A rischio è anche e soprattutto l’agro-biodiversità, anche in ambito olivicolo. A riguardo vale la pena di soffermarsi ancora una volta sulle parole del professor Perrino il quale evidenzia:
“Perché insistere con la monocoltura e l’agricoltura intensiva? Se il motivo è di essere più competitivi con altri Paesi, la risposta è che oggi ci troviamo in una situazione disastrosa, sotto molti punti di vista, proprio per colpa di politiche basate sulla competizione invece che sulla cooperazione e sulla qualità delle produzioni più che sulle quantità. L’umanità non ha bisogno di quantità, ma di qualità”.
Ora, se è vero che le cultivar esistenti sono più di cinquecento, le stesse si trovano differenziate da territorio a territorio non a caso. Le antiche cultivar (perché ce ne sono di moderne?! ah già, negli ultimi mesi abbiamo sentito parlare della munifica varietà “lecciana”, frutto dell’incrocio tra leccino e arbesana), hanno caratterizzato i paesaggi e quindi le culture e le economie di base. Nei secoli, nei millenni, cultivar come le frantoio pugliesi (oliarola, cellina, cima, ecc.) hanno avuto il tempo “lento” e necessario, anche sotto il profilo della genotipizzazione, di adattarsi ai diversi ambienti, sviluppando quelle caratteristiche spesso uniche che, rispetto ai luoghi e nei “tempi”, andrebbero meglio e adeguatamente qualificate, a partire dai metodi colturali (corretta conduzione dell’oliveto, raccolta, molitura, confezionamento e vendita) facendone veri e propri punti di forza. Si tratta dunque di visione e volontà, di quello che vogliamo per il nostro futuro.
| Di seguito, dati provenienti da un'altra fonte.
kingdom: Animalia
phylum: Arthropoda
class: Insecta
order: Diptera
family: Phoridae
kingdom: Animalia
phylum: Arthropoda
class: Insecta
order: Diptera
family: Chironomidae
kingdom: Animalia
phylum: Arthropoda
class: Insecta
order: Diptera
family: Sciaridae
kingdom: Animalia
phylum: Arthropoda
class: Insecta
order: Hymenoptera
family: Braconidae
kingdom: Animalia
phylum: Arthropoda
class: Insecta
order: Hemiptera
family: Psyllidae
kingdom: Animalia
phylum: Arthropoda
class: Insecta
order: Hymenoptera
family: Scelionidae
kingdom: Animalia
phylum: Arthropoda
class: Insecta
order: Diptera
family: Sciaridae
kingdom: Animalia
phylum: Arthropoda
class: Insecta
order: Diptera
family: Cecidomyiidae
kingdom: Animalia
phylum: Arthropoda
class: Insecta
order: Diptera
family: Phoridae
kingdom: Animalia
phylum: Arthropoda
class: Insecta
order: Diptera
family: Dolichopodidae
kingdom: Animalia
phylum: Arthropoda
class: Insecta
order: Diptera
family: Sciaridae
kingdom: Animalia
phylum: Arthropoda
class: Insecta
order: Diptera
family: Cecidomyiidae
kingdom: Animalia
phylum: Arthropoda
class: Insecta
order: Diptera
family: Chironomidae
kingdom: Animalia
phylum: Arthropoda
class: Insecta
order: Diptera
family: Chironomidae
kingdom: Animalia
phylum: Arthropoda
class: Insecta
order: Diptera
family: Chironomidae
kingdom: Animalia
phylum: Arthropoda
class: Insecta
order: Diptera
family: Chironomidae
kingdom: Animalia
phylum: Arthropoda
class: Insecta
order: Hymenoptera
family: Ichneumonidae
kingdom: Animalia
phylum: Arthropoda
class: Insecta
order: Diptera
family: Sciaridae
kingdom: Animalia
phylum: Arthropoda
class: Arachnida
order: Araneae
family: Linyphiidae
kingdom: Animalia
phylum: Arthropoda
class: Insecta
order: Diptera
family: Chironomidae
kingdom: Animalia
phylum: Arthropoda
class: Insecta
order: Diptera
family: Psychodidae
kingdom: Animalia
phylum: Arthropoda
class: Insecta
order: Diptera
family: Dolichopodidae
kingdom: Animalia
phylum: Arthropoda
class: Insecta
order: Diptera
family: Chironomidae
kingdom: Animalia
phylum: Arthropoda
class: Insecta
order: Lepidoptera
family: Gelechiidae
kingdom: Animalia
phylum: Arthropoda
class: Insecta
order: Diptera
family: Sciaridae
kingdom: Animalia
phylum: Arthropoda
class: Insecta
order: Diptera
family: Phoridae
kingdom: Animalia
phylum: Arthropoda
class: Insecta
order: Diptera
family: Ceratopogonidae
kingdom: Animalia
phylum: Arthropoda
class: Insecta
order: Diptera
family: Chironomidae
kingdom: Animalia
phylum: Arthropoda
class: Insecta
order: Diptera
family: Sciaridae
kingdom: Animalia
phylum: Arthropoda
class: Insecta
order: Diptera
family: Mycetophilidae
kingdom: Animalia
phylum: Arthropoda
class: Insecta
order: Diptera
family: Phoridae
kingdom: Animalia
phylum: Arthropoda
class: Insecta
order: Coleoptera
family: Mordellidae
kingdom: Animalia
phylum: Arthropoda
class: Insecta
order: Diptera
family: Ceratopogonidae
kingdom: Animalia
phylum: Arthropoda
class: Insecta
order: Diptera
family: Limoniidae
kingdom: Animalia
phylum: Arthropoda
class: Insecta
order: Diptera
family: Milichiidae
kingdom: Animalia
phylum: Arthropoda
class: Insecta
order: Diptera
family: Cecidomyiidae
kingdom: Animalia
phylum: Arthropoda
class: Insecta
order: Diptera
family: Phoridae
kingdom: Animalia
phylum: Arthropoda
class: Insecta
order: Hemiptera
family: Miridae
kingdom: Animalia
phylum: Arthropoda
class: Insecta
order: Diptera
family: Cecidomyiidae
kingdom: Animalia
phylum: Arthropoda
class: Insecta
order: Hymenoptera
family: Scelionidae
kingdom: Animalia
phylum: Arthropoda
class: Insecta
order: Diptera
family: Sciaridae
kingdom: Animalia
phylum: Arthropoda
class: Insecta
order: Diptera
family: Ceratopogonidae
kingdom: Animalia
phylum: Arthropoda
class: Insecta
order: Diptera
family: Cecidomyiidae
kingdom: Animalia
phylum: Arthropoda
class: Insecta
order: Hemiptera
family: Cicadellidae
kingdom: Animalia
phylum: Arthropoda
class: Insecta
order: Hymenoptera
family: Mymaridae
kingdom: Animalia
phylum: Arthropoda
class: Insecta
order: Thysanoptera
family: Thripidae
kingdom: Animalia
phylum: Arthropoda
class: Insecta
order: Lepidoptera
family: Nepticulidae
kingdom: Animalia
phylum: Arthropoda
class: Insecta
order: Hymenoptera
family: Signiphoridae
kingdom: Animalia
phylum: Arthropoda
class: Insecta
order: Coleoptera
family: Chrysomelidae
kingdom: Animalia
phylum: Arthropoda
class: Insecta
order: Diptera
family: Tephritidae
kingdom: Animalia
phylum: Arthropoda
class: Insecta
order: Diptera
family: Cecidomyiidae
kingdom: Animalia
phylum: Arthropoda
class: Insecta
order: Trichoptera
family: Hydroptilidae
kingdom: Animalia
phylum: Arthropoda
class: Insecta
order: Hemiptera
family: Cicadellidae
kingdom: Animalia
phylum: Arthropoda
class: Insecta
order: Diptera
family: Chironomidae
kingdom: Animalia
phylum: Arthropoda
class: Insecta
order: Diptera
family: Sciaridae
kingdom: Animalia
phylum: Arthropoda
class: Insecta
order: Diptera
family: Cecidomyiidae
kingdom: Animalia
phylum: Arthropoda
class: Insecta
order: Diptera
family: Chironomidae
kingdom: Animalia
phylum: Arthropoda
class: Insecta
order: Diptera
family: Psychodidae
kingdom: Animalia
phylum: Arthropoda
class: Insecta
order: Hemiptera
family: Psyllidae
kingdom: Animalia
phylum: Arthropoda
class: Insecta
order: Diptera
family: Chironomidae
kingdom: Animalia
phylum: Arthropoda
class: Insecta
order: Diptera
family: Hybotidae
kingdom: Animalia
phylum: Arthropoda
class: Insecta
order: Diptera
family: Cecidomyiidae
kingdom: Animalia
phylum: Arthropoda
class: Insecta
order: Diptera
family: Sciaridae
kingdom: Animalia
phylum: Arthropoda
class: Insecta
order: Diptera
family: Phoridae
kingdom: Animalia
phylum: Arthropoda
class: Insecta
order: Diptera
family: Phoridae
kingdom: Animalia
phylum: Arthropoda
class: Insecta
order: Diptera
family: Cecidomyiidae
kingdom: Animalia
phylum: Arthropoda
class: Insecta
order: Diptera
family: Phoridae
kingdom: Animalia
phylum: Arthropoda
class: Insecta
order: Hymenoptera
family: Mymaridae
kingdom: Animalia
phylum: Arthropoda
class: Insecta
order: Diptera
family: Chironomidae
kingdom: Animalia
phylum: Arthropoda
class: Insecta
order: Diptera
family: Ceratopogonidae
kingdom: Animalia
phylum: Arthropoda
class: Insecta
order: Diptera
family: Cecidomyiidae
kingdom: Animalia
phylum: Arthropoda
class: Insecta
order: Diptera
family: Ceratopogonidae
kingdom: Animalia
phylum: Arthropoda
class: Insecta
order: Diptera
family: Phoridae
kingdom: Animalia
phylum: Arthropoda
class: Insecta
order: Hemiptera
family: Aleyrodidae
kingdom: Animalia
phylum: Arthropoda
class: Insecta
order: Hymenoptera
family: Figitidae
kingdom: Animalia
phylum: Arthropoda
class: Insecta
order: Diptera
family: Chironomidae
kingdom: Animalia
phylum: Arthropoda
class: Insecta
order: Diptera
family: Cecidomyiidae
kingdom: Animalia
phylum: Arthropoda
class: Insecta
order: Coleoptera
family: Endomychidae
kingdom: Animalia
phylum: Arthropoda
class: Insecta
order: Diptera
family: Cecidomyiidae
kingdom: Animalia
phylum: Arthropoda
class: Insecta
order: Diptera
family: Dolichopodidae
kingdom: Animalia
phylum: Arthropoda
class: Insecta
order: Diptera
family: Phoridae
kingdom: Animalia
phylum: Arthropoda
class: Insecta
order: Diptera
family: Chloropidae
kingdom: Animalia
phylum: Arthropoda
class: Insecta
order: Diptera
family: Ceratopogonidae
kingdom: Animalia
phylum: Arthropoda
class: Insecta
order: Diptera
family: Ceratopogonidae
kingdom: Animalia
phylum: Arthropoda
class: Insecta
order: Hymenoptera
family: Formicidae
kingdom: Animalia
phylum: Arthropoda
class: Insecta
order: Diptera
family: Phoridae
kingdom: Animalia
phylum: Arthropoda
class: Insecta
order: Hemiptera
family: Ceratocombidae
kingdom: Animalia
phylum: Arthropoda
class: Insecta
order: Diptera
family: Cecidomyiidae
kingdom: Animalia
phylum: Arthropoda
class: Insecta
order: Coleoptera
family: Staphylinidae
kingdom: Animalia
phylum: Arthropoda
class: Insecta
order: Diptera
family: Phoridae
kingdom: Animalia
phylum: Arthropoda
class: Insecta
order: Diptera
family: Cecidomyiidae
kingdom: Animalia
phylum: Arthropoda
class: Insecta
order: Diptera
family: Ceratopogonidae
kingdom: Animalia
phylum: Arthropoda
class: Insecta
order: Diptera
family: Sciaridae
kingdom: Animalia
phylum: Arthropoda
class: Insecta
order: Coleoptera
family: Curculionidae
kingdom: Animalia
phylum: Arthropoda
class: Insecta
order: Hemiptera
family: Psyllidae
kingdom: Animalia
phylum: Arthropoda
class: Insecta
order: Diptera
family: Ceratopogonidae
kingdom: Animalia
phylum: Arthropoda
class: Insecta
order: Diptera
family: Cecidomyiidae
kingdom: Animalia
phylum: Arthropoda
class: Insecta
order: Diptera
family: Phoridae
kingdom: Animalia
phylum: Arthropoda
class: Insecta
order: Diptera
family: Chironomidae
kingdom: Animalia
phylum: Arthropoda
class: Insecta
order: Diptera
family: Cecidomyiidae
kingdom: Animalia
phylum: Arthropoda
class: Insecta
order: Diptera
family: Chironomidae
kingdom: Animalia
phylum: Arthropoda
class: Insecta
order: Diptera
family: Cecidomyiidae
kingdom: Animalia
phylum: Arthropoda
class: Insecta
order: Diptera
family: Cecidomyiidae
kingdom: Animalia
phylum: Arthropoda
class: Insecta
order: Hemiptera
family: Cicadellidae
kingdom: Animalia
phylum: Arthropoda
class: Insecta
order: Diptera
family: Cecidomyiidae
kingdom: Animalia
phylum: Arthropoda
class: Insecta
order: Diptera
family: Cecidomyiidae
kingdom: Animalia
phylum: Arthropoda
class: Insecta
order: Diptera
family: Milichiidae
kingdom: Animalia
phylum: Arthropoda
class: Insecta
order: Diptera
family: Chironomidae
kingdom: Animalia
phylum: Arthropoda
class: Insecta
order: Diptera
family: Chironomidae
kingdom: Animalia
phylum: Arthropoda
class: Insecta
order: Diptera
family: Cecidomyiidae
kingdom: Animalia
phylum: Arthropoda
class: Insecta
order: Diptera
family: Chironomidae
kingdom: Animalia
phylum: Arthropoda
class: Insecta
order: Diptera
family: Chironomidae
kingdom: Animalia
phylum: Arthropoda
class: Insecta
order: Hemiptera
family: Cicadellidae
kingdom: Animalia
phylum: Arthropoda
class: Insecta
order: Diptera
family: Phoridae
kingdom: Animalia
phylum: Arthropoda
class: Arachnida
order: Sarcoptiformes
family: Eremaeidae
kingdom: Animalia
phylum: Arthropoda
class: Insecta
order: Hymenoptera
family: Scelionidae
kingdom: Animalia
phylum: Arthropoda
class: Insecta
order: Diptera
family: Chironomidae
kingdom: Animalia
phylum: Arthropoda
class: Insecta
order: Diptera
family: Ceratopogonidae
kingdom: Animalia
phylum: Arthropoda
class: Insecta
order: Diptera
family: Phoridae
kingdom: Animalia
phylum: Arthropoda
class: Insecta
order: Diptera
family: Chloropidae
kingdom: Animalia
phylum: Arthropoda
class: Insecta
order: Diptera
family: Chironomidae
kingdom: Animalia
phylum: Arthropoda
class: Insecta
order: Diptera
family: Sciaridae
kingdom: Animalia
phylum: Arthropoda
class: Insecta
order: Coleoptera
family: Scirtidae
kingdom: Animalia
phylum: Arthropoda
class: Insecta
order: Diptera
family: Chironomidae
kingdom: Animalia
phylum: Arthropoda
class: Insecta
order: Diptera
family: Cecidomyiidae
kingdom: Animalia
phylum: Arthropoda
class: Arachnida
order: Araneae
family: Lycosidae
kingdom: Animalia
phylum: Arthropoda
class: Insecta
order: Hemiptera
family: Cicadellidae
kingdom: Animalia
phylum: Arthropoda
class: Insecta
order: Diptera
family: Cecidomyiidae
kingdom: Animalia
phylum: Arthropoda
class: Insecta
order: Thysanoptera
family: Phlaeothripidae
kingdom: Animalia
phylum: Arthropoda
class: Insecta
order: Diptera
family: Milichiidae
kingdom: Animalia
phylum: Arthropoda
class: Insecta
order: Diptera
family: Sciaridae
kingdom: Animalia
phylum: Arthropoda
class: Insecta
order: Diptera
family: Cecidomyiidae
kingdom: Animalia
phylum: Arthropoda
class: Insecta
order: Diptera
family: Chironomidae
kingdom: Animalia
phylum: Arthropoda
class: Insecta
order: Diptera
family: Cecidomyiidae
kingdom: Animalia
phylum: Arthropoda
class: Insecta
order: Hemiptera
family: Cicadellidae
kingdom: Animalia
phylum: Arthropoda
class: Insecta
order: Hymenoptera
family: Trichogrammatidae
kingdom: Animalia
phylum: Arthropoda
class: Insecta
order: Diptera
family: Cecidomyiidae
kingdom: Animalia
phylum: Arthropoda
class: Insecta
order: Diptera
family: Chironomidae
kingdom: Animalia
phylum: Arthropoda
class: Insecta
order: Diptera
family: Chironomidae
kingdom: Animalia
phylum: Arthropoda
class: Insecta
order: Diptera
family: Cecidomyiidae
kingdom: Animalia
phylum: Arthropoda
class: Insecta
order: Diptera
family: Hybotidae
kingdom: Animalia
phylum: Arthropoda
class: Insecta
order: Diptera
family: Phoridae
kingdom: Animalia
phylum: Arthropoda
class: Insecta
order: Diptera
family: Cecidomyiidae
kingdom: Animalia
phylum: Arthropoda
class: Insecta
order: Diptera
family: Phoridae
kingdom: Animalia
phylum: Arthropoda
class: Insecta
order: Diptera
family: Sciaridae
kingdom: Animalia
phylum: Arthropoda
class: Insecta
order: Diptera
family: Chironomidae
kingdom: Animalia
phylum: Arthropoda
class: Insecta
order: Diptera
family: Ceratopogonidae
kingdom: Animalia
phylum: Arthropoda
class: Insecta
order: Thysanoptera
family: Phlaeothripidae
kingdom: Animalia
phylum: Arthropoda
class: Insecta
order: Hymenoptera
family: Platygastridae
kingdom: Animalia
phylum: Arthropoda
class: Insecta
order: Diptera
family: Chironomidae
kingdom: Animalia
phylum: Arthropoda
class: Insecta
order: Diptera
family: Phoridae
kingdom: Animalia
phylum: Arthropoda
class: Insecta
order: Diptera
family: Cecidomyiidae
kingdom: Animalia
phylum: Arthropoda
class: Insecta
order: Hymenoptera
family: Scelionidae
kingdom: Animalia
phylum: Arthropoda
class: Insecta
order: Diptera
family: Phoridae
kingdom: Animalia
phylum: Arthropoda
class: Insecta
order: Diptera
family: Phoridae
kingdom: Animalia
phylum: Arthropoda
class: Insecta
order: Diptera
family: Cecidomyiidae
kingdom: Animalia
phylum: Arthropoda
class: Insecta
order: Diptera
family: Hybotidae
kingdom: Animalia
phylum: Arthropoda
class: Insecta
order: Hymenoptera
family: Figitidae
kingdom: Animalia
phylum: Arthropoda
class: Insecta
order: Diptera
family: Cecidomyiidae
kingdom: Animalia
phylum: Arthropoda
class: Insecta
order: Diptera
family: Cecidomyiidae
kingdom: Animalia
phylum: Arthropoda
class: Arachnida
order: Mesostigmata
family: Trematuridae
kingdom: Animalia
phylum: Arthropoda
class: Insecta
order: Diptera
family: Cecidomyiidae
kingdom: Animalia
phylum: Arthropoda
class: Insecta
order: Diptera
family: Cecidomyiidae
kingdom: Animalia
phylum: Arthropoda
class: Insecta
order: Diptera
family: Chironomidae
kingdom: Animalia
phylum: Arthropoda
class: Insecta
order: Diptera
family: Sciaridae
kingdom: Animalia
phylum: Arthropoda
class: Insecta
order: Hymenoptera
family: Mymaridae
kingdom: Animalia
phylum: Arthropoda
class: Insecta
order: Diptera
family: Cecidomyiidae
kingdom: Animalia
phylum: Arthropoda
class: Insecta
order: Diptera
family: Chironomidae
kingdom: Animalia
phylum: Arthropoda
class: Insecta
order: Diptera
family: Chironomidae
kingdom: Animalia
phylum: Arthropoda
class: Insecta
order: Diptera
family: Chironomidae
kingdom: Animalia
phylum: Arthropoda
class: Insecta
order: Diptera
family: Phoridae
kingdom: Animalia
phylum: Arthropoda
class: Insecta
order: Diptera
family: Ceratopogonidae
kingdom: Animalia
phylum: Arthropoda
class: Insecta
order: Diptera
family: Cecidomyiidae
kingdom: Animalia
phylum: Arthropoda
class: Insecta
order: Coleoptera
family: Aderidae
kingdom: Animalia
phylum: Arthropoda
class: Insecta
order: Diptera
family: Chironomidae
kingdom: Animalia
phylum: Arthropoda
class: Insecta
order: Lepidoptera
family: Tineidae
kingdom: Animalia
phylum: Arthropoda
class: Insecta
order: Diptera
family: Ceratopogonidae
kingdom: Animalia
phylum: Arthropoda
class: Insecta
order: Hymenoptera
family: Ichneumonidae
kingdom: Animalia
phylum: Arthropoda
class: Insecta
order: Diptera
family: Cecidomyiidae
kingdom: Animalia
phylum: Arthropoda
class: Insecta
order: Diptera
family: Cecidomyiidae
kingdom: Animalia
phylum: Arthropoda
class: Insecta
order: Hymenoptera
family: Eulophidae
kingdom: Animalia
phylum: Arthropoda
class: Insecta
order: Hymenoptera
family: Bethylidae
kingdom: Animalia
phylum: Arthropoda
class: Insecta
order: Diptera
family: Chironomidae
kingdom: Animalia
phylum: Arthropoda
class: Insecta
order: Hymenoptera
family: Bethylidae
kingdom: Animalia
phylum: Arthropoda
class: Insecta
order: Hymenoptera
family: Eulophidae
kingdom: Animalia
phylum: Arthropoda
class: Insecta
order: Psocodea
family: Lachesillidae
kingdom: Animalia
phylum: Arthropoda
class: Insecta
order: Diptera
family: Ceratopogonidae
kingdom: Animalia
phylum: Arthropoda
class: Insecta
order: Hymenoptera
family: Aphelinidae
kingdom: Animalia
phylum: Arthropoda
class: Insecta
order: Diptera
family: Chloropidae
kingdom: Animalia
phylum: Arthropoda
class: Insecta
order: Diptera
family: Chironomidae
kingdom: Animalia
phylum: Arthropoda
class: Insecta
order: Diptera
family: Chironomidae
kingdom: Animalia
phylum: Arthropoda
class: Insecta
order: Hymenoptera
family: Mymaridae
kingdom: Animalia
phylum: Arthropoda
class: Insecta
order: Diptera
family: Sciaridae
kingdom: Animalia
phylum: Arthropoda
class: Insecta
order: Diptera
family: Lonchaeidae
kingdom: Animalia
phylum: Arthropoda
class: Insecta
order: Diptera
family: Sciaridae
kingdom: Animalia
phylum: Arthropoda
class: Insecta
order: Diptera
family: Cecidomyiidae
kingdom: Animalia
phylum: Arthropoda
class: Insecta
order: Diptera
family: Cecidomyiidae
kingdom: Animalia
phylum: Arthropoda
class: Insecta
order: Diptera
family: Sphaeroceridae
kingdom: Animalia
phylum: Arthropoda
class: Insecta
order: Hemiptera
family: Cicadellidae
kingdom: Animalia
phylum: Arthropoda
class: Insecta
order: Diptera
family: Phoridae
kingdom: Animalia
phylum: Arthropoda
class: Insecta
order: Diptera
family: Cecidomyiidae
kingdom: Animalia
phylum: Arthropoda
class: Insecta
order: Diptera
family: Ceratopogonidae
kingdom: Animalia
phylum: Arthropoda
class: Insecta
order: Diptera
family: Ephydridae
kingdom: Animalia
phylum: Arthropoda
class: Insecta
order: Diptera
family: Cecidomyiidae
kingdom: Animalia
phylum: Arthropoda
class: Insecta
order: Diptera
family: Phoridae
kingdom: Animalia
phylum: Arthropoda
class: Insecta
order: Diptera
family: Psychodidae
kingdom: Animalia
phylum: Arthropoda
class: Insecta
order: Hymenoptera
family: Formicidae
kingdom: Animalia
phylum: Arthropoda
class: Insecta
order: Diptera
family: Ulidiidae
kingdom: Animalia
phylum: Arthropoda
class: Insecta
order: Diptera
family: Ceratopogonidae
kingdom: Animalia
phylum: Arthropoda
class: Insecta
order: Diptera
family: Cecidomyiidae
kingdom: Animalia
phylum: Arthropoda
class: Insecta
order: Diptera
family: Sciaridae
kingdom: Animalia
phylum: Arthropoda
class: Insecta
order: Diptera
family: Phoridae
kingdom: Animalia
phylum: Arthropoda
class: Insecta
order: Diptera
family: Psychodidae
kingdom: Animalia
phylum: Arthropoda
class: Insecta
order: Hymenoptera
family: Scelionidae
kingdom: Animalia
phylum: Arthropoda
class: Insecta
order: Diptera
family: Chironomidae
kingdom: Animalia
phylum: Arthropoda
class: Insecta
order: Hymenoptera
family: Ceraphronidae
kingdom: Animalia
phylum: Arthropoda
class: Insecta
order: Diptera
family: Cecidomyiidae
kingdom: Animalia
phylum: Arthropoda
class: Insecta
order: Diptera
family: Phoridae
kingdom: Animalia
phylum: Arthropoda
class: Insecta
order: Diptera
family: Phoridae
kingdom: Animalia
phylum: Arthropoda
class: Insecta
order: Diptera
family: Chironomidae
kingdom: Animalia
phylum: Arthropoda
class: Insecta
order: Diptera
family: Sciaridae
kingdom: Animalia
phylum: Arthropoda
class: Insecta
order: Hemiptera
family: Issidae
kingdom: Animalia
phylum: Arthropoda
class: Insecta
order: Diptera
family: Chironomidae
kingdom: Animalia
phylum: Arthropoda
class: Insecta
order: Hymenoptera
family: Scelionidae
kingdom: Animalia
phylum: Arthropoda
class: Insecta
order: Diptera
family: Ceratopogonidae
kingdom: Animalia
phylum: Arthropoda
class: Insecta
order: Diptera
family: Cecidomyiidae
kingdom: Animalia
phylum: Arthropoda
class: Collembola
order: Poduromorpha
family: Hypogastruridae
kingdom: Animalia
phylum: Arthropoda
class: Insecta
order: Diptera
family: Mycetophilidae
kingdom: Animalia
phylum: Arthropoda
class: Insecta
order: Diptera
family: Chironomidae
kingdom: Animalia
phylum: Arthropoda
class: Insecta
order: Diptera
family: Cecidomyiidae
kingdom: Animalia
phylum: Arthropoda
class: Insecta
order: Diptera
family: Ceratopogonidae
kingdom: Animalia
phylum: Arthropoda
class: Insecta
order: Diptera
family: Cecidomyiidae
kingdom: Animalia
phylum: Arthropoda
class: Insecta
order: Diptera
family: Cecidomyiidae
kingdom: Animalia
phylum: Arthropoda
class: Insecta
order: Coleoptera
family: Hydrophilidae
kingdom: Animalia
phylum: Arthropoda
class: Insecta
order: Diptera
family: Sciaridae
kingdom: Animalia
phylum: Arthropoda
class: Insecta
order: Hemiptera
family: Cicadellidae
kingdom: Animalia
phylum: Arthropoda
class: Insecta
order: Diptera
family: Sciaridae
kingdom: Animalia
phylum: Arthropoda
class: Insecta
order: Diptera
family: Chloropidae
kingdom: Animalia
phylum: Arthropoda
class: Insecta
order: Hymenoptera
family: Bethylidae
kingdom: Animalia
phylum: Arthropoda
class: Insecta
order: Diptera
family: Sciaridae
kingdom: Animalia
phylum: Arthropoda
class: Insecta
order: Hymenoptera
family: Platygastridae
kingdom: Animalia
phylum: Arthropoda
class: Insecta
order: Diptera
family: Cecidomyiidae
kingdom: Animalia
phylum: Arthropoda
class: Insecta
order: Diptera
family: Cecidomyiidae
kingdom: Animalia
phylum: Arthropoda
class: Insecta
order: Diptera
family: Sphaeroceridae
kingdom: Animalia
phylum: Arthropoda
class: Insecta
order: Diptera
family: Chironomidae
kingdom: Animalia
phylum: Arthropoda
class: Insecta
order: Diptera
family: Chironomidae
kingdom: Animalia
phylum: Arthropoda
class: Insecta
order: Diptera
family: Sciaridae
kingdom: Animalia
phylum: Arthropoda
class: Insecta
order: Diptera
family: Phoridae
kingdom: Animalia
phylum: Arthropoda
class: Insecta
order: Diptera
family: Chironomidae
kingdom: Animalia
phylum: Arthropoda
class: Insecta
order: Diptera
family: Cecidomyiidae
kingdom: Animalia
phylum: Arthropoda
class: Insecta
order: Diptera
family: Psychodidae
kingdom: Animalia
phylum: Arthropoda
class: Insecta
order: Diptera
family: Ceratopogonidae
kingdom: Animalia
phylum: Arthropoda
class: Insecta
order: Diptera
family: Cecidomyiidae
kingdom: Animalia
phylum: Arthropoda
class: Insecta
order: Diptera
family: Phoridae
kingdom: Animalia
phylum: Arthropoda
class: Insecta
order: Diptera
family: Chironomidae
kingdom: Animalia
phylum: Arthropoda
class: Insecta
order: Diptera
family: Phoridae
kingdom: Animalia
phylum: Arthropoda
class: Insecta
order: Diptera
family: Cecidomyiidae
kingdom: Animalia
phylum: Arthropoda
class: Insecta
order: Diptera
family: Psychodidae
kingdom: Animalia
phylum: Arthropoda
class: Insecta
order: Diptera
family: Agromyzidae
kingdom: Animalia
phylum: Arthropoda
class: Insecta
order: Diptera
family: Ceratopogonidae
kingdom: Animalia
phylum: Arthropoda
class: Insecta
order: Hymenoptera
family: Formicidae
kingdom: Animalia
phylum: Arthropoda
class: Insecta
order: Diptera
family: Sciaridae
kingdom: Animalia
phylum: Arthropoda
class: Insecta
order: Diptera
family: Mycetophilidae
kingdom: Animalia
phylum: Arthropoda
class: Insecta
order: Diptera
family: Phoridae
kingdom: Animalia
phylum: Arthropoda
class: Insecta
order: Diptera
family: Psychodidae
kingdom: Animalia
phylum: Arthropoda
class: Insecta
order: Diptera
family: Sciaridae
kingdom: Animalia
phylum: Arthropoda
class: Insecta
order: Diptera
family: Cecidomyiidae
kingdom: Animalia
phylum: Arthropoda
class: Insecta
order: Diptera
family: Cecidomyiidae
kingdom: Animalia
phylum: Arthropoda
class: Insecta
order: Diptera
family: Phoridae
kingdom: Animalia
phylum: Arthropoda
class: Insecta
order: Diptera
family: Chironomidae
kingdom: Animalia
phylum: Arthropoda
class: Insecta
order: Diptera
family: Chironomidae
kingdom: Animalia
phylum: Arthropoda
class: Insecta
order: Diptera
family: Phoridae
Come dire: questo siamo noi, il nostro essere al di là dei tempi, con le nostre qualità e caratteristiche, e non altro. Quell’essere che per affermare la propria esistenza ed essenza, non ha bisogno di partecipare a nuovi scontri di civiltà, a nuovi massacri, allo stravolgimento dei territori, delle economie di base, delle radici, anche culturali, di combattere un nemico voluto da un’entità invisibile, di partecipare a una competizione nella quale non ci sono vincitori ma ci sono solo vinti: gli uomini, la terra, la vita (bios).